SHORT PROBLEM 1.
In the records, revise the part that opens with the line containing "pose: elev=343.5 azim=338.1" and runs through the end of the records, replacing every "dist" with "distance" and leaving everything else unchanged. Return only those revised lines.
SHORT PROBLEM 2.
Extend the blog post about a missed school day and the noisy music session that followed, starting after its final sentence.

SOURCE EXCERPT.
★ ★ ★ ★ ★ ★ ★

Thursday, June 29, 2006

Rock 'n roll

As my son discovered, it ain't so grand missing a day of school.

Good thing that I was able to sleep in all morning while he was in school, because when he got home, he had a lot of assignments: review this, answer that, and prepare for the quiz tomorrow. Not to mention that he had to go to his piano lesson. We were on a tight schedule just to get everything done.

Poor kid had to answer the worksheets that he missed, plus I insisted that he answer his textbook as well. Turns out he had to do 10 pages just for his Reading subject. Towards the end of his review session, he was already getting tired. I had give him a breather, so guess what we did instead? We reviewed Math, his favorite subject. AAAAAUUGGGHHH! That's how tight we were for time.

He said it so well, "I knew that being absent wouldn't be a good thing."

Now we know. Beware the Friday quiz.

Anyway, when he finally reviewed all his lessons, I said, "congratulations, you're finished!" And with that he let out a big sigh of relief and plopped on his bed. I'm not kidding; in that moment he looked 3 to 5 years older. He was mentally tired. And I was emotionally drained too - from nagging him to finish his worksheets in time.

We zoned out on his bed, and after a while he stood up to get his musical instruments. He grabbed his harmonica and gave me his drum. I was just as stressed out, so we tooted and banged and made a whole lot of noise. "Follow my beat!" he said. The neighbors might have found it weird, but I didn't care; we just had to get rid of this stress, both mother and son. Besides, it was still early.

We kept changing instruments: xylophone, tambourine, maraccas. At one point I even made a louder ruckus just to get some release. My son did good, and I'm gonna let him make some noise!

★ ★ ★ ★ ★ ★ ★

PROVIDED DATA.
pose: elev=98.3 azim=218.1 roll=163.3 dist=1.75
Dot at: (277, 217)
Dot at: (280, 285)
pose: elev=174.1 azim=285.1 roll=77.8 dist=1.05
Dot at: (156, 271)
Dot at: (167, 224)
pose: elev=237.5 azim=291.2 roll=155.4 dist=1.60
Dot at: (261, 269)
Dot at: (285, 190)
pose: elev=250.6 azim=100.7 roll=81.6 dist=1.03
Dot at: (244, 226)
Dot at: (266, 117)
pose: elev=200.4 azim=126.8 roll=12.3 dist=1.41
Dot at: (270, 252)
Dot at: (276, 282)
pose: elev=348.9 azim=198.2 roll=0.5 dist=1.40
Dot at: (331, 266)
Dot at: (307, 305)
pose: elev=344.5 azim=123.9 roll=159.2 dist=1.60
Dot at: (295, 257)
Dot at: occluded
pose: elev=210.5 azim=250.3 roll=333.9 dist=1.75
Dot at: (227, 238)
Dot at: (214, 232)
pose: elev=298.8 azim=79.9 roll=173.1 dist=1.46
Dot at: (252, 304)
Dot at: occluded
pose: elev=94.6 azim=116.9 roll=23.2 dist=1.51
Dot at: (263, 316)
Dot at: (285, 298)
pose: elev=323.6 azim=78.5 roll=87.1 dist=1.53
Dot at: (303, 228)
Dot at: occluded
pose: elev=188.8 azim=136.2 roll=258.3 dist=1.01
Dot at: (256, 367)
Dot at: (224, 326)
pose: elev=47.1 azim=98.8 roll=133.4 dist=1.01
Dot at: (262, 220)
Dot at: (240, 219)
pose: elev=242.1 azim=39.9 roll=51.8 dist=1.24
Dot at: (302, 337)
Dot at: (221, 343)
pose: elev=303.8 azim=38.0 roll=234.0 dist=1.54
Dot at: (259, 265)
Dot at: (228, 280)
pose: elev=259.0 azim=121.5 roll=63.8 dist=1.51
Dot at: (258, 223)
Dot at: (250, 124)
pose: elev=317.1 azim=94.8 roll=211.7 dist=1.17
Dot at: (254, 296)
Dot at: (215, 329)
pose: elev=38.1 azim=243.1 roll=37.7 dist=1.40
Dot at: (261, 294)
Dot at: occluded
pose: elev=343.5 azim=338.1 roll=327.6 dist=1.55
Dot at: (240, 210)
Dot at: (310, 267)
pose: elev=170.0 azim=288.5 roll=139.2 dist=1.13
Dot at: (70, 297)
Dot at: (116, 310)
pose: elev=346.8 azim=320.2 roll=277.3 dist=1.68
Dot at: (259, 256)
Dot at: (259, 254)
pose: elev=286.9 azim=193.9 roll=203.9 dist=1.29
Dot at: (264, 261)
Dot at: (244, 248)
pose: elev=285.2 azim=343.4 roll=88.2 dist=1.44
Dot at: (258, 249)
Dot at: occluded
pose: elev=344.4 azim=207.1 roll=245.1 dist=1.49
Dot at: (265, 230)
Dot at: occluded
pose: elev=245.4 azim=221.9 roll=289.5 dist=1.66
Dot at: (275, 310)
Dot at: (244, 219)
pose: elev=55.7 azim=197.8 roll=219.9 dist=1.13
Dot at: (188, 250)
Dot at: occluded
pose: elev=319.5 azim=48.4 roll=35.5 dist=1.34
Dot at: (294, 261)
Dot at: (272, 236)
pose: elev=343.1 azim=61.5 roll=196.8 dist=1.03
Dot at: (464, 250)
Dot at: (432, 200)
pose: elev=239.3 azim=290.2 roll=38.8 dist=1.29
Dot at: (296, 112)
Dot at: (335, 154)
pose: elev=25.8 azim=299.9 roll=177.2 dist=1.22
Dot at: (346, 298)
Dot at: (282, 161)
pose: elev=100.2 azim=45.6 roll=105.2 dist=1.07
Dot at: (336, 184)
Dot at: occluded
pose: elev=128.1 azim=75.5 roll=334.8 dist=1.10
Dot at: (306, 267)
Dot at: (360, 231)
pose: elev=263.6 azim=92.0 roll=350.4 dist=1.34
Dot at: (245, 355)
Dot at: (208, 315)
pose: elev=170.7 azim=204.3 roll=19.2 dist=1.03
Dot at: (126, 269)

★ ★ ★ ★ ★ ★ ★

WRITTEN REPLY 1.
pose: elev=343.5 azim=338.1 roll=327.6 distance=1.55
Dot at: (240, 210)
Dot at: (310, 267)
pose: elev=170.0 azim=288.5 roll=139.2 distance=1.13
Dot at: (70, 297)
Dot at: (116, 310)
pose: elev=346.8 azim=320.2 roll=277.3 distance=1.68
Dot at: (259, 256)
Dot at: (259, 254)
pose: elev=286.9 azim=193.9 roll=203.9 distance=1.29
Dot at: (264, 261)
Dot at: (244, 248)
pose: elev=285.2 azim=343.4 roll=88.2 distance=1.44
Dot at: (258, 249)
Dot at: occluded
pose: elev=344.4 azim=207.1 roll=245.1 distance=1.49
Dot at: (265, 230)
Dot at: occluded
pose: elev=245.4 azim=221.9 roll=289.5 distance=1.66
Dot at: (275, 310)
Dot at: (244, 219)
pose: elev=55.7 azim=197.8 roll=219.9 distance=1.13
Dot at: (188, 250)
Dot at: occluded
pose: elev=319.5 azim=48.4 roll=35.5 distance=1.34
Dot at: (294, 261)
Dot at: (272, 236)
pose: elev=343.1 azim=61.5 roll=196.8 distance=1.03
Dot at: (464, 250)
Dot at: (432, 200)
pose: elev=239.3 azim=290.2 roll=38.8 distance=1.29
Dot at: (296, 112)
Dot at: (335, 154)
pose: elev=25.8 azim=299.9 roll=177.2 distance=1.22
Dot at: (346, 298)
Dot at: (282, 161)
pose: elev=100.2 azim=45.6 roll=105.2 distance=1.07
Dot at: (336, 184)
Dot at: occluded
pose: elev=128.1 azim=75.5 roll=334.8 distance=1.10
Dot at: (306, 267)
Dot at: (360, 231)
pose: elev=263.6 azim=92.0 roll=350.4 distance=1.34
Dot at: (245, 355)
Dot at: (208, 315)
pose: elev=170.7 azim=204.3 roll=19.2 distance=1.03
Dot at: (126, 269)

WRITTEN REPLY 2.
After about 30 minutes we were ready to wind down.

What a relief.

Don't be surprised if we have another concert.

58/100

Looking for home

(For Wednesday, June 28, 2006)

So there I was in Miguel's old pre-school waiting for him to finish his piano lesson. He bounced back to health today and was well enough to go to school, but I was still recovering from the flu. Meanwhile, his nanny came down with something much worse, so I took it upon myself to accompany him to the 1-hour lesson. It was low-stress anyway, and I had a driver.

While we were there we saw so many friendly faces: his friends, his ex-teachers, co-teachers, and even parents of ex-classmates. People greeting you and your son by name, asking how you are. It was so comfortable, so much like home. That's the benefit of going to a small school.

I was wondering, when am I going to feel that way in Ateneo? Who knows, maybe it'll happen. Maybe I'll find some semblance of "family." Maybe in that guard who's always there when I see him off, or the guidance counselor who escorted my tearful son to his classroom during the first week of class. Maybe that co-parent with whom I swapped contact numbers with during PTC day or maybe even that crazy bus operator.

I'm just looking forward to feeling that way there.

57/100

Tuesday, June 27, 2006

Get well soon

I come home from work with a bouquet and Miguel asks, "what's it for?" I smile and say, "it's because I'm sick." Then he pipes up, "but I'm sick too!" I laugh and tell him that the flowers are for both of us.

Yeah, we got the bug.

Later at bedtime he catches me taking a cellphone snapshot of the bouquet. "Why are you taking a picture of the flowers?" he asks. "So I can remember them," I say. "I want a picture with the flowers too," he says. So, voila!

Well, a little confession here. I always take a snapshot of the flowers Mike gives me. And like I said, it's because I want to remember them.

I so love flowers! Wouldn't you guess by the many arrangements I've painted already? And I know my mom loves them too; I'm like her. Well come to think of it, it's a rare woman that doesn't like them.

I'm of the belief that it's better to give flowers to people while they're alive to appreciate them. As long as I get them during my lifetime I won't mind a simple flower-free funeral. Maybe I'll put out a sign, "in lieu of flowers...."

Anyway, I'm just glad that I've got a guy who loves giving them as much as I love receiving them.

56/100

Monday, June 26, 2006

Nerd

Exam week is one month away and I'm already thinking of making a reviewer.

Nerd! Nerd! Nerd!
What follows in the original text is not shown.